The other night the dinner plan was to have some porkelope burgers -- and then we discovered that we were out of charcoal. So, instead D cooked up the burgers on the stove. The result wasn't quite as tasty as the grilled variety. So, I decided to use the leftover cooked burger patties in a chili recipe. Who says the slow cooker is just for fall or winter meals? Not me!
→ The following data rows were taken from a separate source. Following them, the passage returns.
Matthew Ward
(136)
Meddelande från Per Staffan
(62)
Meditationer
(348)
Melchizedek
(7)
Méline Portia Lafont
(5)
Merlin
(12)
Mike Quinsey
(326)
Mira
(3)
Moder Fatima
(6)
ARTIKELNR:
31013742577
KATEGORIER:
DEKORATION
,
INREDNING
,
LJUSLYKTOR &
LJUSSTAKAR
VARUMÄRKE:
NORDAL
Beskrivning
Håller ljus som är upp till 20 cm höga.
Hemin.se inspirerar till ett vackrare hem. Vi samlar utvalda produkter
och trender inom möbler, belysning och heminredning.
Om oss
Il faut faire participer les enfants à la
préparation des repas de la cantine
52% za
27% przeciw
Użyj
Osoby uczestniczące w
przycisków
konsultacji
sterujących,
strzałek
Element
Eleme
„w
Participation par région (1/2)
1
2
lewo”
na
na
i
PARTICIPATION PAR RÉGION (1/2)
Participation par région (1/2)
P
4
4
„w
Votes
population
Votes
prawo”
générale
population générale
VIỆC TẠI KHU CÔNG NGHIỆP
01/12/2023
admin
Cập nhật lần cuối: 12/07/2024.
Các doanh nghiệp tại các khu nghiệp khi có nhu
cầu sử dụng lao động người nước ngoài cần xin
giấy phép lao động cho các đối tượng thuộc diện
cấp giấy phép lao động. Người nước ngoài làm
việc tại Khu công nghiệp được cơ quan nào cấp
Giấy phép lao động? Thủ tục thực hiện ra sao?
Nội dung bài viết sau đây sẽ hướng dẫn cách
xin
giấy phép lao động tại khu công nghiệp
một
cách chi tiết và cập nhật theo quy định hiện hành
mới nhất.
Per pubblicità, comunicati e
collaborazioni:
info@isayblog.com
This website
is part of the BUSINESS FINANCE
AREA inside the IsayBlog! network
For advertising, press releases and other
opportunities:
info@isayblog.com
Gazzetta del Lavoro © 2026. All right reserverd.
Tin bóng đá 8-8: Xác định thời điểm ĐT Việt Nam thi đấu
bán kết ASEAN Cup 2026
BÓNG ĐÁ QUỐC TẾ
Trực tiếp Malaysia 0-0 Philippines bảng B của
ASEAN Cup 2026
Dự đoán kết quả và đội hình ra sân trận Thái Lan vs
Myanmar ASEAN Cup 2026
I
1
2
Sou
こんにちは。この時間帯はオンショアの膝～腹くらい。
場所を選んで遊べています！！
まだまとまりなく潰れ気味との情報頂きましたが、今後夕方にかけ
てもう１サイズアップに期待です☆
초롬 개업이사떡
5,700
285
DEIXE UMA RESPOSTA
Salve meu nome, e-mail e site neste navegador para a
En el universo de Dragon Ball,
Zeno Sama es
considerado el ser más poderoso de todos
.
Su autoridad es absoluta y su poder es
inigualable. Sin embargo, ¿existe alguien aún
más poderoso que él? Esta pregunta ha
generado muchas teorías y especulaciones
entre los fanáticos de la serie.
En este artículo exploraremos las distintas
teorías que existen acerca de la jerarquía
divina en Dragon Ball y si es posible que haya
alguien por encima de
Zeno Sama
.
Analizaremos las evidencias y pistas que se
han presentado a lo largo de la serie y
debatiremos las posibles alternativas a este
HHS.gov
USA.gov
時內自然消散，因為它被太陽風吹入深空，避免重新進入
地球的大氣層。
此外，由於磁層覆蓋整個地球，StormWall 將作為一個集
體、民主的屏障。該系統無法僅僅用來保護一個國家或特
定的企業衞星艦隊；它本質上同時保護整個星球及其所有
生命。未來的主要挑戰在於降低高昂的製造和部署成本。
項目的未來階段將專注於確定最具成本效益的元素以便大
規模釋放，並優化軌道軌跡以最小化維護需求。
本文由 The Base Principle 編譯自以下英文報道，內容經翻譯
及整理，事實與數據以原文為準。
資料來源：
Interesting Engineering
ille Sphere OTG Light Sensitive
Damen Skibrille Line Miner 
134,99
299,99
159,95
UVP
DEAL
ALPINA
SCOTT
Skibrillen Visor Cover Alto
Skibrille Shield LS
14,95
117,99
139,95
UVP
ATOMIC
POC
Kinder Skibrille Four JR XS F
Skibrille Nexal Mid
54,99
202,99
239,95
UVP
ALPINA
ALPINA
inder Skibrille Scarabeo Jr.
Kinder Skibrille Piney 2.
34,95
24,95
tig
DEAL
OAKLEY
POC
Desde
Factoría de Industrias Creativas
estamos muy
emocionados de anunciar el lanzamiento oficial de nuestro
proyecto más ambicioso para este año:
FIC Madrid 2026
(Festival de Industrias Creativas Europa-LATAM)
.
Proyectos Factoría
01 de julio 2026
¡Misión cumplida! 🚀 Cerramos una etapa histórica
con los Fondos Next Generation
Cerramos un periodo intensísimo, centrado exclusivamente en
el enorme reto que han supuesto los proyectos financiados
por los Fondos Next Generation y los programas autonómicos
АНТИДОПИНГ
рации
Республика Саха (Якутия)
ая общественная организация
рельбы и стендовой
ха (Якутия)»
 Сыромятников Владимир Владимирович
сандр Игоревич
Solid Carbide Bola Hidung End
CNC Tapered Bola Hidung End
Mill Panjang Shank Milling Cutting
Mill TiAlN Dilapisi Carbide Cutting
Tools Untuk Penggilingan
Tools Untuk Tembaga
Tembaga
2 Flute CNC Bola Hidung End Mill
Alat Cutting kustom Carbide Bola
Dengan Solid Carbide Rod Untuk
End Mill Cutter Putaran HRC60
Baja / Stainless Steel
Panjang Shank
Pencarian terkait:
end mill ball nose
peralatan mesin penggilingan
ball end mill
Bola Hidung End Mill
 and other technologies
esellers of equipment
Porkelope Chili (printer-friendly version)
makes 4+ servings

2 cans kidney beans, drained and rinsed
1 can organic diced tomatoes
1 small can diced green chili peppers, rinsed
10 oz ground meat (we used ground antelope)
1 teaspoon cumin
1 teaspoon ancho chile pepper
1 teaspoon paprika
1 teaspoon dried oregano
1 teaspoon ground cayenne pepper
3/4 cup salsa
1 cup organic veggie broth

1. Mix together all of the ingredients in a 2-quart slow cooker bowl. Cook on high for 6 hours. Add additional seasonings to taste if necessary.
2. Serve over a bed of quinoa. (To make the quinoa, measure out one cup of quinoa, rinse it thoroughly, then cook in a rice cooker with 2 cups water using the "white rice" setting.)
3. Garnish with shredded cheese, Greek yogurt (or sour cream), or green onions . . . or whatever else your heart desires!
4. Serve alongside some slices of sourdough bread to sop up any leftover sauce!